Ошибки которых я избегаю
❌ Mistake 1: Optimize wrong funnel stage
- If signup is 30%, why optimize activation to 75%?
- Fix the biggest leak first
❌ Mistake 2: Assume I know the problem
- I don't guess. I diagnose with data + customer interviews
❌ Mistake 3: Test everything at once
- Multiple changes = can't attribute results
- Test one thing at a time
❌ Mistake 4: Optimize for metric instead of outcome
- Optimizing "time in onboarding" might mean longer onboarding
- But users might leave!
- Optimize for "% activated" not "time spent"

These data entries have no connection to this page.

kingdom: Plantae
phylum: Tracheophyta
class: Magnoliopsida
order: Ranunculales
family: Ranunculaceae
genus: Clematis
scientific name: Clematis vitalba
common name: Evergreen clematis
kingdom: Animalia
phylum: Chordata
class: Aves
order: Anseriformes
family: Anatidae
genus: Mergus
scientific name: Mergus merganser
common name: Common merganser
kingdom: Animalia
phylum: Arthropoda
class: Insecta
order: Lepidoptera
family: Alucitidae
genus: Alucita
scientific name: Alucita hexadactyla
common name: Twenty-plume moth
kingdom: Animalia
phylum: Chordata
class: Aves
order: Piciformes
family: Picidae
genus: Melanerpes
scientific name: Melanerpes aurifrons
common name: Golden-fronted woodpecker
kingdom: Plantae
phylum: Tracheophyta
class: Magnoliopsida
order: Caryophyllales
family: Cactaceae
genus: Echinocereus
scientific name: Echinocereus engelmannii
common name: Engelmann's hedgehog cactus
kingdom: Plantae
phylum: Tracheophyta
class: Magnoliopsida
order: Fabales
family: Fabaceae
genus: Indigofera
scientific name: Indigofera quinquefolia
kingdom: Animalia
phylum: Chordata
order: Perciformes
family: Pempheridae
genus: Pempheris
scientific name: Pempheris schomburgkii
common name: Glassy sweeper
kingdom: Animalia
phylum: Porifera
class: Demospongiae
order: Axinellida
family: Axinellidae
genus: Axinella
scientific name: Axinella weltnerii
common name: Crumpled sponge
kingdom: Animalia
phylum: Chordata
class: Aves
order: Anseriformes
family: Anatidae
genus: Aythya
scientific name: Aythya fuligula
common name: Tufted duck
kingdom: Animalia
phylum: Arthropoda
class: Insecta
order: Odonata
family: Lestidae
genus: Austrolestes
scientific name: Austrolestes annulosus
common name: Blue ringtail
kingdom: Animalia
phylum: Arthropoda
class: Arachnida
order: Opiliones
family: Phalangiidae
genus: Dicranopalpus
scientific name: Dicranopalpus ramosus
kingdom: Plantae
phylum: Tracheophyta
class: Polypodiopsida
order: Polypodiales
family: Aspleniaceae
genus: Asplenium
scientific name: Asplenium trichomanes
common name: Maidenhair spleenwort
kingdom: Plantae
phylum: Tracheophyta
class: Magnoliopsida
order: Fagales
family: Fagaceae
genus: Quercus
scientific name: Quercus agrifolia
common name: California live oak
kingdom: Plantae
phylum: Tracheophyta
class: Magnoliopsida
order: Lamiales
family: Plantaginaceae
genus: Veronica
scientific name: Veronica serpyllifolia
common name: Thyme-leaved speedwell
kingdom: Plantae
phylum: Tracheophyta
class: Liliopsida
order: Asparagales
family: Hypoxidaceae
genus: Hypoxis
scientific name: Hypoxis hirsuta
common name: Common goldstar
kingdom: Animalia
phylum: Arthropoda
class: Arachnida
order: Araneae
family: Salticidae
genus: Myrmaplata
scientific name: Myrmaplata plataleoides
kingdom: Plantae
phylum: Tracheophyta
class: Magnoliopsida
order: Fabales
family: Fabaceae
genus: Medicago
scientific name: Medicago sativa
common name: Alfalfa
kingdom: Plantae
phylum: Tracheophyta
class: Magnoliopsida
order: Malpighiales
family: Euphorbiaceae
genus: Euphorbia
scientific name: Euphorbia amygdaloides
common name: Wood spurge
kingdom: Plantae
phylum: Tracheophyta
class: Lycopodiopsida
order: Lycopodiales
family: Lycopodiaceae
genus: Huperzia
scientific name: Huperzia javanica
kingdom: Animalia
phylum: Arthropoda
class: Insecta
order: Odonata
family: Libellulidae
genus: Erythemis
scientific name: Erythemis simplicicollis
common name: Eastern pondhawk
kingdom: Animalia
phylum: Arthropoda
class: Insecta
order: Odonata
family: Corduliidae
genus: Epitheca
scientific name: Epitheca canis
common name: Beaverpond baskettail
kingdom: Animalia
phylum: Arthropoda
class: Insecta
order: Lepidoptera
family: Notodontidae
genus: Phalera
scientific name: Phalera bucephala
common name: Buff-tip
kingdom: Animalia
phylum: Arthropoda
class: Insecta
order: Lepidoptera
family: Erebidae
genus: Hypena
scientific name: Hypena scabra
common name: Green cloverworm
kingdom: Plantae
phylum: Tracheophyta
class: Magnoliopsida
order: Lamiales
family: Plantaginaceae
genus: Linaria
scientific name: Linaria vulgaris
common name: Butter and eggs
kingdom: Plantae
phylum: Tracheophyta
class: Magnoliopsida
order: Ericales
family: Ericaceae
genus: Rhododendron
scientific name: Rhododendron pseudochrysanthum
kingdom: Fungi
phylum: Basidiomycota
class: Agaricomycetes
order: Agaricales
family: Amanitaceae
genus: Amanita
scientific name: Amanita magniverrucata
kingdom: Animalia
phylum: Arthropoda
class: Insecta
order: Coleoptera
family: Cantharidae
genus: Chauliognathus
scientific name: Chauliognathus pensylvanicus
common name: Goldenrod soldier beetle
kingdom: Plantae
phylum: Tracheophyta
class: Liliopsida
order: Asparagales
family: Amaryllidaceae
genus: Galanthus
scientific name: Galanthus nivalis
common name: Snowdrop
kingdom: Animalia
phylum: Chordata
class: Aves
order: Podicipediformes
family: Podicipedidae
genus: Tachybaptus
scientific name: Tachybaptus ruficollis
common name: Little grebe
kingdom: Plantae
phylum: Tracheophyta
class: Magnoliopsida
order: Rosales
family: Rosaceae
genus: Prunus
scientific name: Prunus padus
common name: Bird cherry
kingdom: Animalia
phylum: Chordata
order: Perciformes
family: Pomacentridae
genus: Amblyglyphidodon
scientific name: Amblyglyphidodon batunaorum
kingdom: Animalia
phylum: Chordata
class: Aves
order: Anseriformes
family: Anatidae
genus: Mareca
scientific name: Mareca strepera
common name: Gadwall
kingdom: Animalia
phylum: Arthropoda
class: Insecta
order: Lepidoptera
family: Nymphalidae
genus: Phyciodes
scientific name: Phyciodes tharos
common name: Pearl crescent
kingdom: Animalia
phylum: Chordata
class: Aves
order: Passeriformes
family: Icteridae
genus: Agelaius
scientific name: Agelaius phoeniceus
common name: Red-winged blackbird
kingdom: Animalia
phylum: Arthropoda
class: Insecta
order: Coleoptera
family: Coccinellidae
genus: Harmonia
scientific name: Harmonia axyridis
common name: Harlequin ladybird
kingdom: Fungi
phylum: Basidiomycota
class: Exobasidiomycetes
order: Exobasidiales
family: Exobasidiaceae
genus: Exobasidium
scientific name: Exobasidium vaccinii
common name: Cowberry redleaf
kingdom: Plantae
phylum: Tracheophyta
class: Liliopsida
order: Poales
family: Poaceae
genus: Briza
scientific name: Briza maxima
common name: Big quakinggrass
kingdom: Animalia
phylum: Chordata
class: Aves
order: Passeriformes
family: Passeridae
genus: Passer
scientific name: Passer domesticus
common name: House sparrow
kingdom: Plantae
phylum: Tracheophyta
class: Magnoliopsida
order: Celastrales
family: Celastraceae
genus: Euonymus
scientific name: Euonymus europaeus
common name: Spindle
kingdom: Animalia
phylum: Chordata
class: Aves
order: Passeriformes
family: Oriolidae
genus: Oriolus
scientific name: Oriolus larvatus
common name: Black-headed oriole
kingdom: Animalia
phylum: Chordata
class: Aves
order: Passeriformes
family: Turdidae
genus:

❌ Mistake 5: Ignore cohort effects
- Maybe Tuesday visitors convert different than Friday
- Run experiments long enough to smooth out day-of-week effects
Полный фанел с примерами
1000 website visitors (100%)
↓ [Optimize messaging, CTA, page quality]
350 sign-up (35%) ← Improved from 30%
↓ [Optimize onboarding, clarity, speed]
245 activated (70%) ← Improved from 60%
↓ [Optimize pricing, value realization, upsell]
160 paying (65%) ← Improved from 55%
↓ [Optimize retention, feature value, support]
130 active monthly (81%) ← Before: 60% churn
↓ [Optimize upsell, premium features]
20 upgraded to premium (15%) ← Before: 10%
Revenue impact:
Old: 160 × $99 = $15,840 MRR
New: 160 × $99 + 20 × $299 = $21,740 MRR
= 37% increase from optimization
Главный принцип
Посетители → Пользователи это не magic. Это math.
Я не надеюсь на luck. Я:
- Diagnose каждый этап
- Prioritize the leaks
- Test hypotheses
- Iterate continuously
- Measure compound impact
Все фиксы маленькие (5-10% улучшение). Но вместе они создают 2-3x рост в конверсии.